Exercise directions
From the line below that contains "ordersale, March 11, 2022: 300.94 -> 482.5" to the line that contains "Jan '21: 29 -> 31", repeat every line exactly, both ends included, and nothing else.

Records for the task
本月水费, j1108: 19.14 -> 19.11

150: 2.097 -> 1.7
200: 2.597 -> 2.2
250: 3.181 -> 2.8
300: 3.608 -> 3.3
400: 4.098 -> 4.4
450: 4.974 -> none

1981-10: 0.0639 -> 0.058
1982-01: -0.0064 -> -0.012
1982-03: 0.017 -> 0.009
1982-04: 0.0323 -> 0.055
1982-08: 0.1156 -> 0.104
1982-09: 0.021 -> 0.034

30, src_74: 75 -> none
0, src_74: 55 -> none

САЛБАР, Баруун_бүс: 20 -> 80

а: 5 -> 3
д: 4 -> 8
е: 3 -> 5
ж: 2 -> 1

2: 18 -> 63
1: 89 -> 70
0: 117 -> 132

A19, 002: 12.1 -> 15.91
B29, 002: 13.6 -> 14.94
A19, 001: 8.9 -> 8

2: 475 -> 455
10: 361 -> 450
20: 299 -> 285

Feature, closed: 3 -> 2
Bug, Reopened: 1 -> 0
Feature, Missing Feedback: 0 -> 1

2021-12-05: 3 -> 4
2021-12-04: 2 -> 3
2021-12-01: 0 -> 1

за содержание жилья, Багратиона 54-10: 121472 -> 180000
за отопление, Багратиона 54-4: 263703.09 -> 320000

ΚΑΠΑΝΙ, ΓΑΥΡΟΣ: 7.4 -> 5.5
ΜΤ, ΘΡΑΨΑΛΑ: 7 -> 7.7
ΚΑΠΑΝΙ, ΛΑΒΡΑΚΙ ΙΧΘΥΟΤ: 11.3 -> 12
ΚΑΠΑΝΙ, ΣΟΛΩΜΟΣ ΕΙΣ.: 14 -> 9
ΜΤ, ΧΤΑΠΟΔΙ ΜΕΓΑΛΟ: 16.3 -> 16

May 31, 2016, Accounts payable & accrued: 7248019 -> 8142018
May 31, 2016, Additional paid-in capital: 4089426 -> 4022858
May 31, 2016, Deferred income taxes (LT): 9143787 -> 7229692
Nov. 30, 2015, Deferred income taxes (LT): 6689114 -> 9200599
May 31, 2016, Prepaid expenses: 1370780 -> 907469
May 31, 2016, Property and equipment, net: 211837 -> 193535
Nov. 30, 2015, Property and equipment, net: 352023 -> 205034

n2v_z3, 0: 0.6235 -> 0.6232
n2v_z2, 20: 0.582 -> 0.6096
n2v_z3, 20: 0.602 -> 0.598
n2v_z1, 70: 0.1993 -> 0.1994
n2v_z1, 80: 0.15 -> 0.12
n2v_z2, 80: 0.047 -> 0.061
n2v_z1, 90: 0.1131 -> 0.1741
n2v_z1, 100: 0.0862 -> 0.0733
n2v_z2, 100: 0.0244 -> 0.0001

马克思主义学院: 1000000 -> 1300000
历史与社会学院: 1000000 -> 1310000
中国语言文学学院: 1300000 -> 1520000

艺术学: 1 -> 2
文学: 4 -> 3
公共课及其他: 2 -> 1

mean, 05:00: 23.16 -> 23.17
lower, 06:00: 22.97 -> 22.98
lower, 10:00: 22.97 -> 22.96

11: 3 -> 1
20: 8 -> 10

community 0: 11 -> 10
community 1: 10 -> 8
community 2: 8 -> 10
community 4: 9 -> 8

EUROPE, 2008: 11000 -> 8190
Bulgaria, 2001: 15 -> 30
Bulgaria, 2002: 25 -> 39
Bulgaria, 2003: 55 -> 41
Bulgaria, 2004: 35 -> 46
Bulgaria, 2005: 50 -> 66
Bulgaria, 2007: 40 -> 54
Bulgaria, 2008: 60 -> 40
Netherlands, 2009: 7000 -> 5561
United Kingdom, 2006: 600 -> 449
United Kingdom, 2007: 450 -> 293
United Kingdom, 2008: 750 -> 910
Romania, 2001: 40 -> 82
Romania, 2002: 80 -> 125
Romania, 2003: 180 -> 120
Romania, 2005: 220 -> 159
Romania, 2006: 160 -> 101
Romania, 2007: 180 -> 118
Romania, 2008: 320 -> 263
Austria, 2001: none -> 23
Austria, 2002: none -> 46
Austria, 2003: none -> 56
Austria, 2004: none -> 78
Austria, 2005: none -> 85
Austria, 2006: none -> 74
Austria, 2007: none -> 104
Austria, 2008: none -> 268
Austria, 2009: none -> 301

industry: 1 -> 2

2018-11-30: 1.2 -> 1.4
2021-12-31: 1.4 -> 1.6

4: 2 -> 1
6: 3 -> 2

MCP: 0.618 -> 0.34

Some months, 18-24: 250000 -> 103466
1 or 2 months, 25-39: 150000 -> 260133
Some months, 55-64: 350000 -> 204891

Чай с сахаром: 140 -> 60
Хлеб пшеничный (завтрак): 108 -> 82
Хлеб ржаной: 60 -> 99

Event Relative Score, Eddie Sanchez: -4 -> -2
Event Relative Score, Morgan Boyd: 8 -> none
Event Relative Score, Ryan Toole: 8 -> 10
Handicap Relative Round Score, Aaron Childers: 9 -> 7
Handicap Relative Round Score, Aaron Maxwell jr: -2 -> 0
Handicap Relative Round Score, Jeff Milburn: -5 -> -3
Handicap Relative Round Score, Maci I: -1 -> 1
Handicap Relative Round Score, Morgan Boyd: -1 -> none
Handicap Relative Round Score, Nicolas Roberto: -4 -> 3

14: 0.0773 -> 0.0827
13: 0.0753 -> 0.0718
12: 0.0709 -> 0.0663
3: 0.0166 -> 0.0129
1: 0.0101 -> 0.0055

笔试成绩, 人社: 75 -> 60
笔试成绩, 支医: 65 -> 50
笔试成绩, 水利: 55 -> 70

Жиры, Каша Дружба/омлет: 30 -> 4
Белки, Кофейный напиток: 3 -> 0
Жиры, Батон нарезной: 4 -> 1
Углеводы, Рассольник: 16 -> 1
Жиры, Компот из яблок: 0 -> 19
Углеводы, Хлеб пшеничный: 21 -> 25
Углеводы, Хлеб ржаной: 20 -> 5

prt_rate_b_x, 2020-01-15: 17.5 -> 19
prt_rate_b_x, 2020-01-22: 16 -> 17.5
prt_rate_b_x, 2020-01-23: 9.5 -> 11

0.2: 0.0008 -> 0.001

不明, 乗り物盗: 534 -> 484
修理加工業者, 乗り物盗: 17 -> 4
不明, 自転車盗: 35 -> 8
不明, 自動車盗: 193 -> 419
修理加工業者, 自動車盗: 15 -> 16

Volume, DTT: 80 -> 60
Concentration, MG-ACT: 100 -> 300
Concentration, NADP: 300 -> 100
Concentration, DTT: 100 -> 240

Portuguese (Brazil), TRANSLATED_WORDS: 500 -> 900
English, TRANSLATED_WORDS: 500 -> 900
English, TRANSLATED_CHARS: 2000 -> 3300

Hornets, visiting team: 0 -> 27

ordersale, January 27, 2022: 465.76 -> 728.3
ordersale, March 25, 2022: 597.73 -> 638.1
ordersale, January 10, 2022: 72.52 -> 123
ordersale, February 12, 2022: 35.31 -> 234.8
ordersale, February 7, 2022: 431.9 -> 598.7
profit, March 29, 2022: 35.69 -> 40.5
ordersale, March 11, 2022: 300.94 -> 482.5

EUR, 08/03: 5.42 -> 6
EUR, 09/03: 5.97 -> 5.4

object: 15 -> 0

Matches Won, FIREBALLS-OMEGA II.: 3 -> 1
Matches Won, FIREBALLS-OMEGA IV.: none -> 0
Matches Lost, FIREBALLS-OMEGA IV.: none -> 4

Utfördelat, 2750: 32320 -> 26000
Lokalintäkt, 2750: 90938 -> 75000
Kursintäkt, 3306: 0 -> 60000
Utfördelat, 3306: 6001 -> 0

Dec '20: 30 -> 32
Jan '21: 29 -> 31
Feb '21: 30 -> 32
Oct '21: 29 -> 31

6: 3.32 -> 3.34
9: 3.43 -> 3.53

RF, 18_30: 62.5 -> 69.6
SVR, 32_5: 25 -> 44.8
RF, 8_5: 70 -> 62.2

Completed task
ordersale, March 11, 2022: 300.94 -> 482.5

EUR, 08/03: 5.42 -> 6
EUR, 09/03: 5.97 -> 5.4

object: 15 -> 0

Matches Won, FIREBALLS-OMEGA II.: 3 -> 1
Matches Won, FIREBALLS-OMEGA IV.: none -> 0
Matches Lost, FIREBALLS-OMEGA IV.: none -> 4

Utfördelat, 2750: 32320 -> 26000
Lokalintäkt, 2750: 90938 -> 75000
Kursintäkt, 3306: 0 -> 60000
Utfördelat, 3306: 6001 -> 0

Dec '20: 30 -> 32
Jan '21: 29 -> 31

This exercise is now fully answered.